» TEXTE À LIRE:
————————
Article 8 - Droit au respect de la vie privée et familiale

« 1. Toute personne a droit au respect de sa vie privée et familiale, de son domicile et de sa correspondance.

2. Il ne peut y avoir ingérence d’une autorité publique dans l’exercice de ce droit que pour autant que cette ingérence est prévue par la loi et qu’elle constitue une mesure qui, dans une société démocratique, est nécessaire à la sécurité nationale, à la sûreté publique, au bien-être économique du pays, à la défense de l’ordre et à la prévention des infractions pénales, à la protection de la santé ou de la morale, ou à la protection des droits et libertés d’autrui. »

■ Code pénal

Article 226-1

« Est puni d'un an d'emprisonnement et de 45 000 euros d'amende le fait, au moyen d'un procédé quelconque, volontairement de porter atteinte à l'intimité de la vie privée d'autrui :

1° En captant, enregistrant ou transmettant, sans le consentement de leur auteur, des paroles prononcées à titre privé ou confidentiel ;

2° En fixant, enregistrant ou transmettant, sans le consentement de celle-ci, l'image d'une personne se trouvant dans un lieu privé.
————————
Entrées de données
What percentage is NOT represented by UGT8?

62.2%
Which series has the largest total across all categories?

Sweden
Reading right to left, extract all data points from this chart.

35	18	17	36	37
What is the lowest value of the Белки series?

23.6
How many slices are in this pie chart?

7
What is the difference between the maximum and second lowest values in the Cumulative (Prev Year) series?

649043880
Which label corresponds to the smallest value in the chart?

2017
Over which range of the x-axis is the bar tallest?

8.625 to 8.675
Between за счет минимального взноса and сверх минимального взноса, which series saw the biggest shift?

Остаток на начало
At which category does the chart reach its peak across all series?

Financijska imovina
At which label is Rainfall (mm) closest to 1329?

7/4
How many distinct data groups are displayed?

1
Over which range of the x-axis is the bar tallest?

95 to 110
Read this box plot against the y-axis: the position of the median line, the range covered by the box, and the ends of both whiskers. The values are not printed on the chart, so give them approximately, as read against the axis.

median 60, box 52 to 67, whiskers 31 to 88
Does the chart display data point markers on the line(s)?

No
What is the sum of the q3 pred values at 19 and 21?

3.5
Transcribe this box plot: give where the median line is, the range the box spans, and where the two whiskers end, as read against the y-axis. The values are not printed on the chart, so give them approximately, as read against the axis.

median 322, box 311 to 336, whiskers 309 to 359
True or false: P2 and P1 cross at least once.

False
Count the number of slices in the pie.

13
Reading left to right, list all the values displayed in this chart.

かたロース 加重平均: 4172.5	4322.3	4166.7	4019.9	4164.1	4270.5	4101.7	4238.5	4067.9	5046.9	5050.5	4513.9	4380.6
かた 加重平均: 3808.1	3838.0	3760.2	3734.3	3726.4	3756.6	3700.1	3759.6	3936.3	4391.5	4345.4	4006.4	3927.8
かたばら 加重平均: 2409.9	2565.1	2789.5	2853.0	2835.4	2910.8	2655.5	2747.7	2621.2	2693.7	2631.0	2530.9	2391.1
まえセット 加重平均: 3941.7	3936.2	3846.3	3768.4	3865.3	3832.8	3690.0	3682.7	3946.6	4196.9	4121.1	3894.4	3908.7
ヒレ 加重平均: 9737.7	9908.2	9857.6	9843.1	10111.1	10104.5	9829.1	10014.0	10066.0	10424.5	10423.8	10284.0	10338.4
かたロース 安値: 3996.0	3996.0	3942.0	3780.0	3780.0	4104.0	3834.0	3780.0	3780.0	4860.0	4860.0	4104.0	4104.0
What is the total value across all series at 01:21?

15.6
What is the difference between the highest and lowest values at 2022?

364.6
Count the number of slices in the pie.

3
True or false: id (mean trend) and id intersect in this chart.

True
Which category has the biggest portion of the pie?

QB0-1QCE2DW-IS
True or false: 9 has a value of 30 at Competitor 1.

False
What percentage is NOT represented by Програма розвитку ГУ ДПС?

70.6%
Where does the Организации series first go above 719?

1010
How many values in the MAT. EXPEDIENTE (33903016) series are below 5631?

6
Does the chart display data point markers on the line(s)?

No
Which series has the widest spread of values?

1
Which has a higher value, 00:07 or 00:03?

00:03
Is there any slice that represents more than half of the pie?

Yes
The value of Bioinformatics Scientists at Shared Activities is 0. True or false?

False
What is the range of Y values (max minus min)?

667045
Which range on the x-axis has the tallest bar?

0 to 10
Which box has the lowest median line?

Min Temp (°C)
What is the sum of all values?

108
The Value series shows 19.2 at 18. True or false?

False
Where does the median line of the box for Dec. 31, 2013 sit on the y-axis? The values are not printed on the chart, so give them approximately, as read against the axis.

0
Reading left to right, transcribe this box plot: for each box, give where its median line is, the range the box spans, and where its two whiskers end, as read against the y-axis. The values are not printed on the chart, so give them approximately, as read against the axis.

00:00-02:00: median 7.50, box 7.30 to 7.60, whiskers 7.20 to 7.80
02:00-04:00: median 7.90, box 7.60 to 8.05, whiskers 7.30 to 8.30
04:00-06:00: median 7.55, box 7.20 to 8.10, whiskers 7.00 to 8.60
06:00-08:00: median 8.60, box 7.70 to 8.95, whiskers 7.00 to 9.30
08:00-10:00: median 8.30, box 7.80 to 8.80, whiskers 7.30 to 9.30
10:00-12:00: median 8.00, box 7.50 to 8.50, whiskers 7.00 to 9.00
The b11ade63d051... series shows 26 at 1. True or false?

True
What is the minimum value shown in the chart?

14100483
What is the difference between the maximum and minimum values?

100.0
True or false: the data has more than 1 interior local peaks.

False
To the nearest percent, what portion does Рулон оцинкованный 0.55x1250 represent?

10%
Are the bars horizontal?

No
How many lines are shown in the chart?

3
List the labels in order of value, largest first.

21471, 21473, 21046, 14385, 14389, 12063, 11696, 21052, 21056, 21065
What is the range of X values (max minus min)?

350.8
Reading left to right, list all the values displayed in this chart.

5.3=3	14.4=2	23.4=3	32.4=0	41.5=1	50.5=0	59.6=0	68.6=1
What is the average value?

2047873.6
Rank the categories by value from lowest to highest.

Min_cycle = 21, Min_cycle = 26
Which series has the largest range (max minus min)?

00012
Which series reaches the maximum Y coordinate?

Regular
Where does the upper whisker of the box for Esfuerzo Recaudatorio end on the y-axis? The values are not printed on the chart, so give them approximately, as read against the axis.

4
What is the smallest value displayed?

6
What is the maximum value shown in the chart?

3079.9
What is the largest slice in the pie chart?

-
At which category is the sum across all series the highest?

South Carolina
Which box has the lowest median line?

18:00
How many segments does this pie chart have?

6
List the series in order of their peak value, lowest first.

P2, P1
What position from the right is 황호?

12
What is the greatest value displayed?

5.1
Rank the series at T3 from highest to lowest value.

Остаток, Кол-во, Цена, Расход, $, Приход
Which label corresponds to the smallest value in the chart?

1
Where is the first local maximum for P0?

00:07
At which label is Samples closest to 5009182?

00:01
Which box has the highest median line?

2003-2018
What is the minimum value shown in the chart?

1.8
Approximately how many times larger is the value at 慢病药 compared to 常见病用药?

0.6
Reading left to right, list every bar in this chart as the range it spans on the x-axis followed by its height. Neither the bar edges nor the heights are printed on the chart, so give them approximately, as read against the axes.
————————
D'après l'article 8 du texte à lire, toute personne a droit au respect de plusieurs choses. Nommez-les toutes.

» TÂCHE RÉALISÉE:
- sa vie privée et familiale
- son domicile
- sa correspondance